Before he started treatment, he and his fiancée Sian froze some of his sperm.

The two proceeded to get married on May 3, 2019, the day of his death.

SWNS

A devastated Sian still managed to go ahead with the first embryo transfer and fell pregnant immediately.

Sian gave birth to Matilda, now six months old, which the mother describes as the ‘female version of her father’.

The new mother hopes to keep Jason’s memory alive by telling stories and keeping photos around the house.

"Tilly will always know her dad,” she said.
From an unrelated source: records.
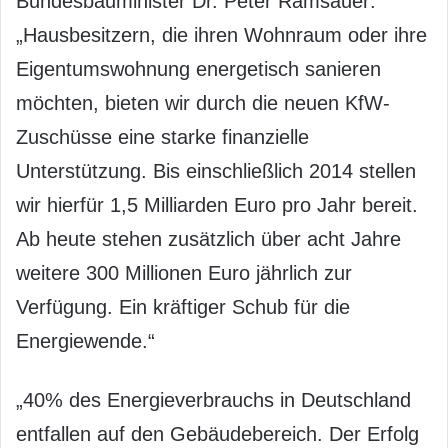
Bundesbauminister Dr. Peter Ramsauer:
„Hausbesitzern, die ihren Wohnraum oder ihre
Eigentumswohnung energetisch sanieren
möchten, bieten wir durch die neuen KfW-
Zuschüsse eine starke finanzielle
Unterstützung. Bis einschließlich 2014 stellen
wir hierfür 1,5 Milliarden Euro pro Jahr bereit.
Ab heute stehen zusätzlich über acht Jahre
weitere 300 Millionen Euro jährlich zur
Verfügung. Ein kräftiger Schub für die
Energiewende.“
„40% des Energieverbrauchs in Deutschland
entfallen auf den Gebäudebereich. Der Erfolg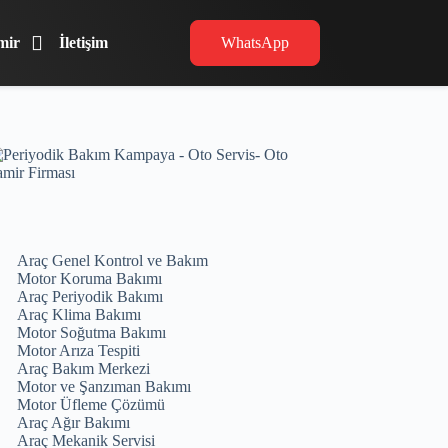
mir
İletişim
WhatsApp
Araç Genel Kontrol ve Bakım
Motor Koruma Bakımı
Araç Periyodik Bakımı
Araç Klima Bakımı
Motor Soğutma Bakımı
Motor Arıza Tespiti
Araç Bakım Merkezi
Motor ve Şanzıman Bakımı
Motor Üfleme Çözümü
Araç Ağır Bakımı
Araç Mekanik Servisi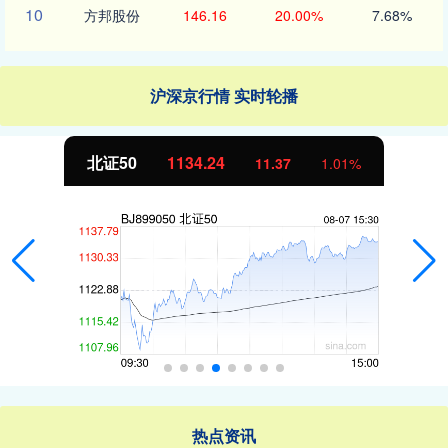
10
方邦股份
146.16
20.00%
7.68%
沪深京行情 实时轮播
北证50
1134.24
11.37
1.01%
热点资讯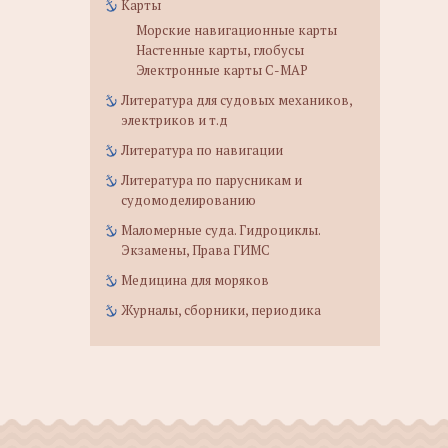
Карты
Морские навигационные карты
Настенные карты, глобусы
Электронные карты C-MAP
Литература для судовых механиков,
электриков и т.д
Литература по навигации
Литература по парусникам и
судомоделированию
Маломерные суда. Гидроциклы.
Экзамены, Права ГИМС
Медицина для моряков
Журналы, сборники, периодика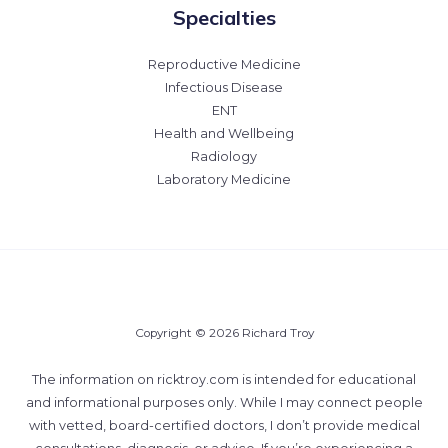
Specialties
Reproductive Medicine
Infectious Disease
ENT
Health and Wellbeing
Radiology
Laboratory Medicine
Copyright © 2026 Richard Troy
The information on ricktroy.com is intended for educational
and informational purposes only. While I may connect people
with vetted, board-certified doctors, I don’t provide medical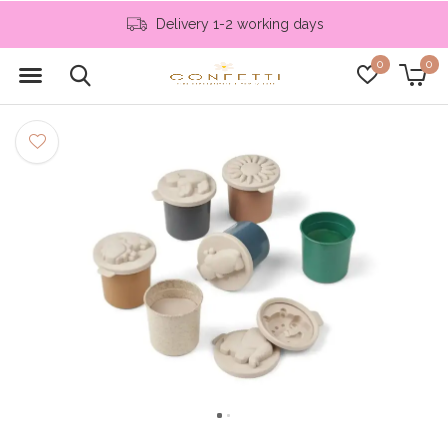
Delivery 1-2 working days
0
0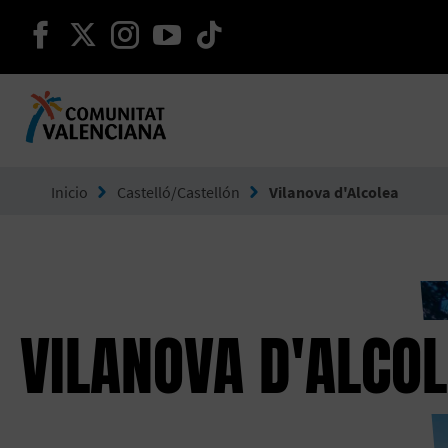
seguir en facebook
seguir en twitter
seguir en instagram
seguir en youtube
seguir en tiktok
Ir a Comunitat Valenciana
Inicio
Castelló/Castellón
Vilanova d'Alcolea
VILANOVA D'ALCO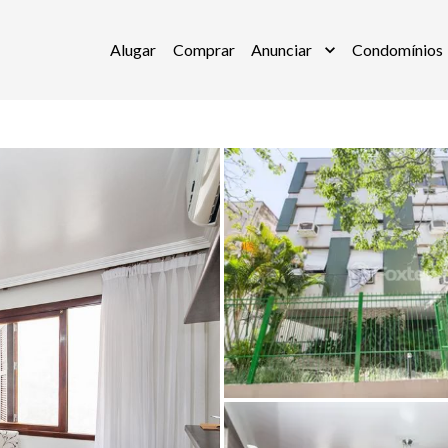
Alugar
Comprar
Anunciar
Condomínios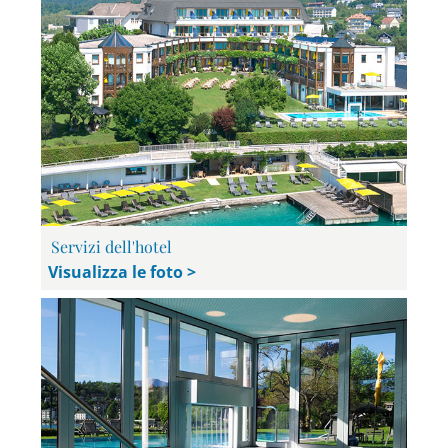
Servizi dell'hotel
Visualizza le foto >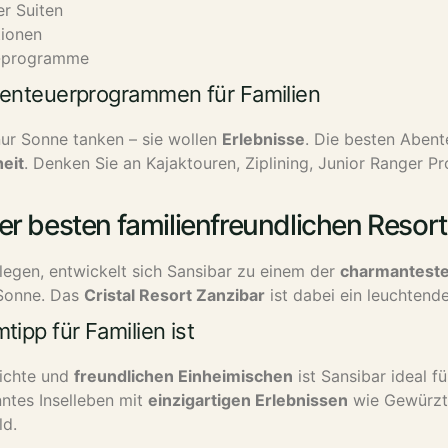
r Suiten
tionen
 -programme
benteuerprogrammen für Familien
nur Sonne tanken – sie wollen
Erlebnisse
. Die besten Abent
eit
. Denken Sie an Kajaktouren, Ziplining, Junior Ranger
er besten familienfreundlichen Resort
legen, entwickelt sich Sansibar zu einem der
charmanteste
 Sonne. Das
Cristal Resort Zanzibar
ist dabei ein leuchtende
ipp für Familien ist
ichte und
freundlichen Einheimischen
ist Sansibar ideal f
nntes Inselleben mit
einzigartigen Erlebnissen
wie Gewürzt
ld.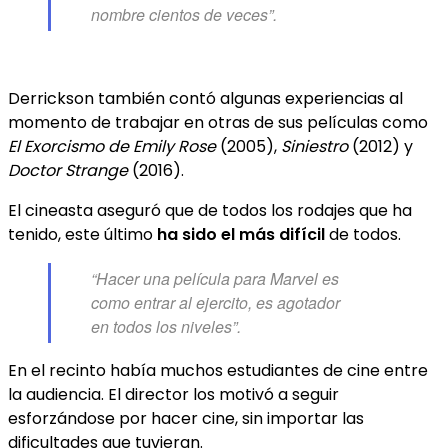
nombre cientos de veces”.
Derrickson también contó algunas experiencias al
momento de trabajar en otras de sus películas como
El Exorcismo de Emily Rose
(2005),
Siniestro
(2012) y
Doctor Strange
(2016).
El cineasta aseguró que de todos los rodajes que ha
tenido, este último
ha sido el más difícil
de todos.
“Hacer una película para Marvel es
como entrar al ejercito, es agotador
en todos los niveles”.
En el recinto había muchos estudiantes de cine entre
la audiencia. El director los motivó a seguir
esforzándose por hacer cine, sin importar las
dificultades que tuvieran.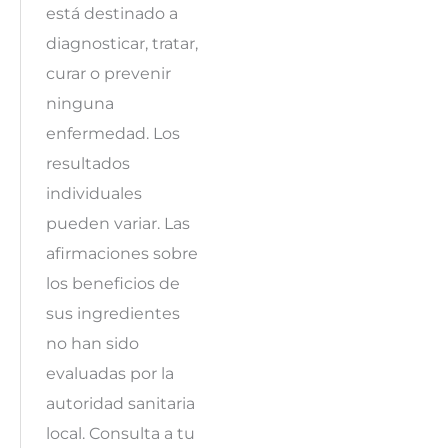
está destinado a
diagnosticar, tratar,
curar o prevenir
ninguna
enfermedad. Los
resultados
individuales
pueden variar. Las
afirmaciones sobre
los beneficios de
sus ingredientes
no han sido
evaluadas por la
autoridad sanitaria
local. Consulta a tu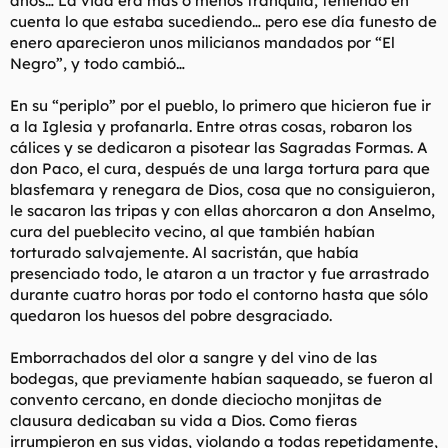
años… La vida era más o menos tranquila, teniendo en
t
o
cuenta lo que estaba sucediendo… pero ese día funesto de
e
enero aparecieron unos milicianos mandados por “El
m
a
Negro”, y todo cambió…
En su “periplo” por el pueblo, lo primero que hicieron fue ir
a la Iglesia y profanarla. Entre otras cosas, robaron los
cálices y se dedicaron a pisotear las Sagradas Formas. A
don Paco, el cura, después de una larga tortura para que
blasfemara y renegara de Dios, cosa que no consiguieron,
le sacaron las tripas y con ellas ahorcaron a don Anselmo,
cura del pueblecito vecino, al que también habían
torturado salvajemente. Al sacristán, que había
presenciado todo, le ataron a un tractor y fue arrastrado
durante cuatro horas por todo el contorno hasta que sólo
quedaron los huesos del pobre desgraciado.
Emborrachados del olor a sangre y del vino de las
bodegas, que previamente habían saqueado, se fueron al
convento cercano, en donde dieciocho monjitas de
clausura dedicaban su vida a Dios. Como fieras
irrumpieron en sus vidas, violando a todas repetidamente,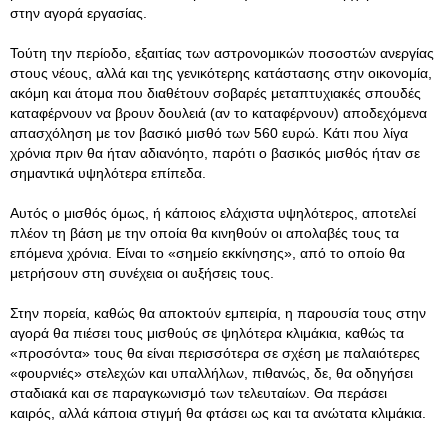
στην αγορά εργασίας.
Τούτη την περίοδο, εξαιτίας των αστρονομικών ποσοστών ανεργίας
στους νέους, αλλά και της γενικότερης κατάστασης στην οικονομία,
ακόμη και άτομα που διαθέτουν σοβαρές μεταπτυχιακές σπουδές
καταφέρνουν να βρουν δουλειά (αν το καταφέρνουν) αποδεχόμενα
απασχόληση με τον βασικό μισθό των 560 ευρώ. Κάτι που λίγα
χρόνια πριν θα ήταν αδιανόητο, παρότι ο βασικός μισθός ήταν σε
σημαντικά υψηλότερα επίπεδα.
Αυτός ο μισθός όμως, ή κάποιος ελάχιστα υψηλότερος, αποτελεί
πλέον τη βάση με την οποία θα κινηθούν οι απολαβές τους τα
επόμενα χρόνια. Είναι το «σημείο εκκίνησης», από το οποίο θα
μετρήσουν στη συνέχεια οι αυξήσεις τους.
Στην πορεία, καθώς θα αποκτούν εμπειρία, η παρουσία τους στην
αγορά θα πιέσει τους μισθούς σε ψηλότερα κλιμάκια, καθώς τα
«προσόντα» τους θα είναι περισσότερα σε σχέση με παλαιότερες
«φουρνιές» στελεχών και υπαλλήλων, πιθανώς, δε, θα οδηγήσει
σταδιακά και σε παραγκωνισμό των τελευταίων. Θα περάσει
καιρός, αλλά κάποια στιγμή θα φτάσει ως και τα ανώτατα κλιμάκια.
Sian and Jason met on Tinder in 2014.

"He was so young," she said.

"He had radiation, chemotherapy, then had surgery and was fitted with an ileostomy bag.

"None of that was working and he decided to stop it."

After Sian used his embryos following his death, she found that falling pregnant was a reasonably easy process.

SWNS

But Matilda’s birth was anything but, as Sian underwent an ‘extremely early labour’ at Nepean Hospital in Sydney.

"I thought they were wrong," she said about the premature delivery.

''I knew how early she was an I didn't want it to be true, as a nurse I know how dangerous it can be.''

Despite having steroids and being put on a magnesium drip to slow her labour, Matilda proved to be 'impatient', and was born at 4.56pm on December 26, 2022.

"She was taken away but was breathing on her own for 15 minutes, and then was intubated to get taken to the NICU,” she recalled.

After three weeks at Nepean Hospital, Matilda was transferred to The Children's Hospital at Westmead after developing necrotising enterocolitis (NEC).

NEC is a severe condition in which tissues in the intestine become inflamed and begin to die.

Almost a month after her birth, doctors operated for four hours to fix Matilda's perforated bowel.

Matilda spent the next 17 weeks and two days in the Grace Centre NICU until she was finally discharged.

She is now thriving at home.

"It was exciting and overwhelming to be coming home,” Sian said. ''I believe Jason was with her every step of the way, looking out for her.”